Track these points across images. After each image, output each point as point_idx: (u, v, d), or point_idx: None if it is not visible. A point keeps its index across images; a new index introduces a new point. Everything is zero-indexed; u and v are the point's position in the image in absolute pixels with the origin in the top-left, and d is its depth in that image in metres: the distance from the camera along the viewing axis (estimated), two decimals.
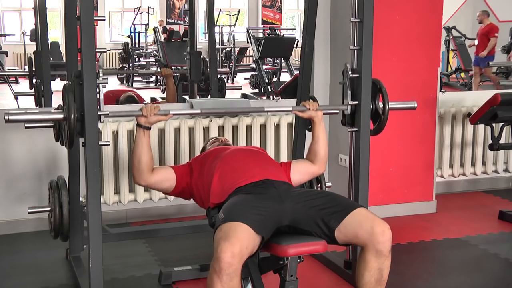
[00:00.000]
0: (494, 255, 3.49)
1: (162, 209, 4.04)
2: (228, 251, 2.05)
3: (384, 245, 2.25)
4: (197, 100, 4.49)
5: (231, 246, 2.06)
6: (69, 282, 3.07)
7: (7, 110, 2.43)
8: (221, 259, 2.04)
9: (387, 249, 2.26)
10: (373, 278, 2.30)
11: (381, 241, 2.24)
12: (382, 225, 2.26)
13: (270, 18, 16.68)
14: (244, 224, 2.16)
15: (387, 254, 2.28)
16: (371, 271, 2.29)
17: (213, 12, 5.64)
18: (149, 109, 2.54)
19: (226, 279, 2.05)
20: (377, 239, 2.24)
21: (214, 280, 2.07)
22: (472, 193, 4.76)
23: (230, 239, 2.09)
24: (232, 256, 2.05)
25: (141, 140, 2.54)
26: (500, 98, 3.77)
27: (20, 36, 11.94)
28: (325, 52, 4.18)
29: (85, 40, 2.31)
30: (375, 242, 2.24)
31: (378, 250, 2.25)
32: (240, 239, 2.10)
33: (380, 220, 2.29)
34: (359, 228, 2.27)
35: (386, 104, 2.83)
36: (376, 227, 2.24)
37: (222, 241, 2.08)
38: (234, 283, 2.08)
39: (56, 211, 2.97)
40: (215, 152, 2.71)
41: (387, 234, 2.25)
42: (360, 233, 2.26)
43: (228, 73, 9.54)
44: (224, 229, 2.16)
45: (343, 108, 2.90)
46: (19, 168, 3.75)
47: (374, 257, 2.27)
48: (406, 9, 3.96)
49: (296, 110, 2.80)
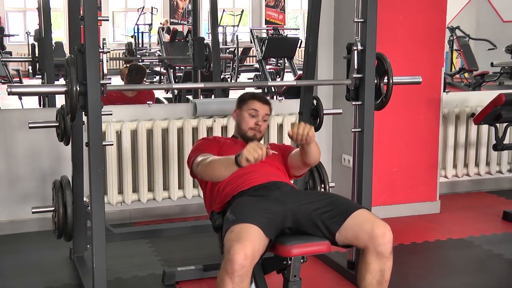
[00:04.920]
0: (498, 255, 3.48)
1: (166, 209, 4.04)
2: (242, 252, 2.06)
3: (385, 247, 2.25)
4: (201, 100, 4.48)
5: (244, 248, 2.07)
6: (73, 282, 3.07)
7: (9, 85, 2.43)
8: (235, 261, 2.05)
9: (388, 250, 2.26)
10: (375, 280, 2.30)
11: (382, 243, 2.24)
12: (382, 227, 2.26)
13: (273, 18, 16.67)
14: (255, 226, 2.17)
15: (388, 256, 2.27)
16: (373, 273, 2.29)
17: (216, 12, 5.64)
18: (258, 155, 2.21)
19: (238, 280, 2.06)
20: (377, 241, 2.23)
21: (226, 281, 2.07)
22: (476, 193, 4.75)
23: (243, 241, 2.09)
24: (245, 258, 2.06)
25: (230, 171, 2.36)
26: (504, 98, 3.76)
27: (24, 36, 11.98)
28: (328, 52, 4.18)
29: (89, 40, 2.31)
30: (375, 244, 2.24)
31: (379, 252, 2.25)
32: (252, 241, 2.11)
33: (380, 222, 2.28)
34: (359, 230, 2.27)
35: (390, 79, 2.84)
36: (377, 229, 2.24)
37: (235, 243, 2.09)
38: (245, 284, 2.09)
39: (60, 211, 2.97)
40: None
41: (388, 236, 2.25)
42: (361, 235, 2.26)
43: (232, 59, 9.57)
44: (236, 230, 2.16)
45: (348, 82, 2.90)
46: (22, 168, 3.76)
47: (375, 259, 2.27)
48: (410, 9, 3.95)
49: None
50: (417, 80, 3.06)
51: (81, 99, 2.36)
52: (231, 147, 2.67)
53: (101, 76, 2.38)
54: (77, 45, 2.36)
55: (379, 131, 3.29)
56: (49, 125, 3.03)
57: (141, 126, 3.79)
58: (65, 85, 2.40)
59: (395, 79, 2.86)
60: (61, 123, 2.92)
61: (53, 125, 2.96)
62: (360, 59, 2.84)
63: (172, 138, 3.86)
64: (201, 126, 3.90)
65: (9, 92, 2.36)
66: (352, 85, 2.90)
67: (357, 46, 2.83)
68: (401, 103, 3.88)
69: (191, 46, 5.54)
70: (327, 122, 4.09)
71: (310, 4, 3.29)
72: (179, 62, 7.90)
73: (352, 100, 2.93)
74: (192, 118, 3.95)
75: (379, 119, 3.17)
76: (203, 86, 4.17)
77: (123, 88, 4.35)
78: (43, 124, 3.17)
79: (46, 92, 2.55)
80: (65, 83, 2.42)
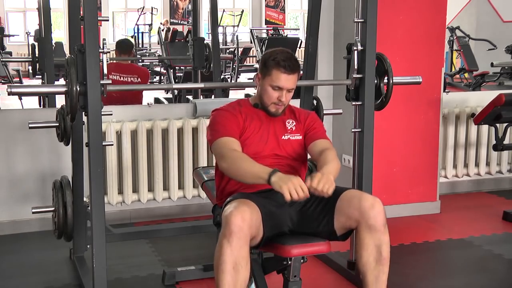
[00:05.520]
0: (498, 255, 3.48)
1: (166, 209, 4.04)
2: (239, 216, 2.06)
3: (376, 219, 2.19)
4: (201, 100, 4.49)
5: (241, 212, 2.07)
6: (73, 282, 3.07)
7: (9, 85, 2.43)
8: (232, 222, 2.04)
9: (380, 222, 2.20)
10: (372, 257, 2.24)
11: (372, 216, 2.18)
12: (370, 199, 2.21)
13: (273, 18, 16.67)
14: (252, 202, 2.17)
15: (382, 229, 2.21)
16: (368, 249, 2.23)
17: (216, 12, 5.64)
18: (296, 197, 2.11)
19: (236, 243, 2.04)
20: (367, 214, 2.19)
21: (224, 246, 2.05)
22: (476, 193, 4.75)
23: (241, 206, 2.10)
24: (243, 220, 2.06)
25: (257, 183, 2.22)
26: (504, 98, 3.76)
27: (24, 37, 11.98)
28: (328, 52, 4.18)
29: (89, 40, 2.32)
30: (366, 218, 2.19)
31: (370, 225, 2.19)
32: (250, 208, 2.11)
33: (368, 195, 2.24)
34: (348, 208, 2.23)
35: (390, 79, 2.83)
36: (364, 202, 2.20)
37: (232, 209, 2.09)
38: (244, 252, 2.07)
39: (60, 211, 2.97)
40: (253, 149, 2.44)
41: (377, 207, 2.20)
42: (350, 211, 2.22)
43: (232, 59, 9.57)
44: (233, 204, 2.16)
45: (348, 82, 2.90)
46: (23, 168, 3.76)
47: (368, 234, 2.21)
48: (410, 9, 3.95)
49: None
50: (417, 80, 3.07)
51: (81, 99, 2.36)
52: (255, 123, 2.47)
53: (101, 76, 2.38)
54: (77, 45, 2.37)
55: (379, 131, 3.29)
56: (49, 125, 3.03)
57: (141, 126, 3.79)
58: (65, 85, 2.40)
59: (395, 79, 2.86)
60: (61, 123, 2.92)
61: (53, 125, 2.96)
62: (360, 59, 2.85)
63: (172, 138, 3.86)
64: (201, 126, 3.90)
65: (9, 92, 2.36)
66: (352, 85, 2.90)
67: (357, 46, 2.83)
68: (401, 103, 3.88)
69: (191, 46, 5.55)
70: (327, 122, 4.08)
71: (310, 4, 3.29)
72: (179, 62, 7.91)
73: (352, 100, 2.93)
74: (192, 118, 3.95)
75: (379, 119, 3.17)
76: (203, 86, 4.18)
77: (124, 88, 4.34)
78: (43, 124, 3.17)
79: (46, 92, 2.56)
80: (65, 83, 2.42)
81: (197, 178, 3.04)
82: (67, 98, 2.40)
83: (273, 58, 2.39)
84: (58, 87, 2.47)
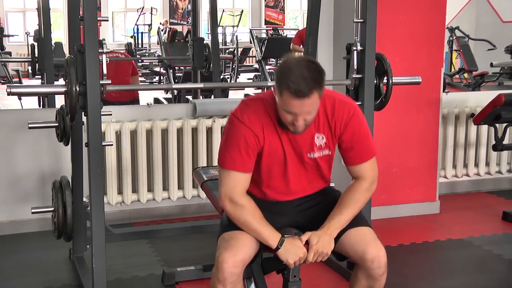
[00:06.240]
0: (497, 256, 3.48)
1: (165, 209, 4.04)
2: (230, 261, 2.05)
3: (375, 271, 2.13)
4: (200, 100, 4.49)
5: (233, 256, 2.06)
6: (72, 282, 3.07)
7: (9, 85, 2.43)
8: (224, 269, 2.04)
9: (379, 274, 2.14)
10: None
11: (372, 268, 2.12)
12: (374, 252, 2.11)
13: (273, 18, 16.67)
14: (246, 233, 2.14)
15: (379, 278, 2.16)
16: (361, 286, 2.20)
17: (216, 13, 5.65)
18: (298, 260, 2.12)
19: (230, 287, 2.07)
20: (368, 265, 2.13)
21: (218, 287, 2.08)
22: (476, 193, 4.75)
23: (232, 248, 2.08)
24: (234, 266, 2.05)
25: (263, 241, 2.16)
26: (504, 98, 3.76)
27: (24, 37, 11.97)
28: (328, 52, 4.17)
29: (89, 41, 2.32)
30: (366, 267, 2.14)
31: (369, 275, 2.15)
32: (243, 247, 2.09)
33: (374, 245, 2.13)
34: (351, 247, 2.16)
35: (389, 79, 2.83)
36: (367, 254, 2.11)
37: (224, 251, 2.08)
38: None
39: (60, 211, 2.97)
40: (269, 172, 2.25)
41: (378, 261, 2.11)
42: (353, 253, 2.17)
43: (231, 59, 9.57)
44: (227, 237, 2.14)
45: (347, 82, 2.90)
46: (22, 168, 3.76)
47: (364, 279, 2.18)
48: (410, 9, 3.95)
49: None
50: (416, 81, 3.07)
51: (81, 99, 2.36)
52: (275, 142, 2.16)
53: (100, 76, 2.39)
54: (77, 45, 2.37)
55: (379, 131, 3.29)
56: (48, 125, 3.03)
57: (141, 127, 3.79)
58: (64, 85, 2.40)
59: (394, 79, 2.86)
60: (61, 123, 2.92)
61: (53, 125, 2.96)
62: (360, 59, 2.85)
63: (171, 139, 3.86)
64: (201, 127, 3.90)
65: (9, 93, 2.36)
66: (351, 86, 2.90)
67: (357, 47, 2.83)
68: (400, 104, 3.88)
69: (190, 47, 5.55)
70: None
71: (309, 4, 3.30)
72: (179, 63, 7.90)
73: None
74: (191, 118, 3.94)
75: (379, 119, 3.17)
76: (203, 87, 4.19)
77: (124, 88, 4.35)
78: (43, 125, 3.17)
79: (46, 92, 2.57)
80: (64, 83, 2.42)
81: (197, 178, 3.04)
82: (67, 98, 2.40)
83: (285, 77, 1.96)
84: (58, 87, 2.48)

→ Problem description: Write out each line of the data above exactly, starting at the top and finishing with the line containing "7: (7, 110, 2.43)"; omit the pictures.

→ Task result:
Track these points across images. After each image, output each point as point_idx: (u, v, d), or point_idx: None if it is not visible. A point keeps its index across images; a new index introduces a new point. Everything is zero-indexed; u and v are the point's position in the image in absolute pixels with the origin in the top-left, and d is its depth in that image in metres: the distance from the camera along the viewing axis (estimated), two decimals.
[00:00.000]
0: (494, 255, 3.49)
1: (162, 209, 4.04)
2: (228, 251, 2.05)
3: (384, 245, 2.25)
4: (197, 100, 4.49)
5: (231, 246, 2.06)
6: (69, 282, 3.07)
7: (7, 110, 2.43)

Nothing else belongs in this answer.